━━ DATA ━━
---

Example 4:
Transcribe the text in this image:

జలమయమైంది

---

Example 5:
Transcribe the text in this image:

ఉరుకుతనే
━━━
━━ DATA ━━
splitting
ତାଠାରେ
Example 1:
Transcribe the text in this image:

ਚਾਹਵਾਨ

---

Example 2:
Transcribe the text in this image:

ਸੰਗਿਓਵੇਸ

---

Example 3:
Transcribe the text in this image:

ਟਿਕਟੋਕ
━━━
━━ DATA ━━
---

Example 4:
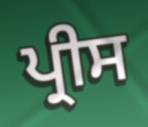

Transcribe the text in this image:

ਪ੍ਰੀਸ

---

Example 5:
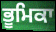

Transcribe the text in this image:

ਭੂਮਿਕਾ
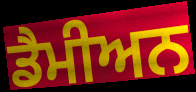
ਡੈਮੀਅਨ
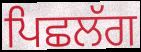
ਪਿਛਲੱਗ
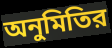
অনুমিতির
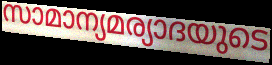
━━━
_WHAT IS EXPECTED_: Search term "Example": return each line of the data that contains it.

_WRITTEN ANSWER_:
Example 4:
Example 5:
Example 1:
Example 2:
Example 3:
Example 4:
Example 5:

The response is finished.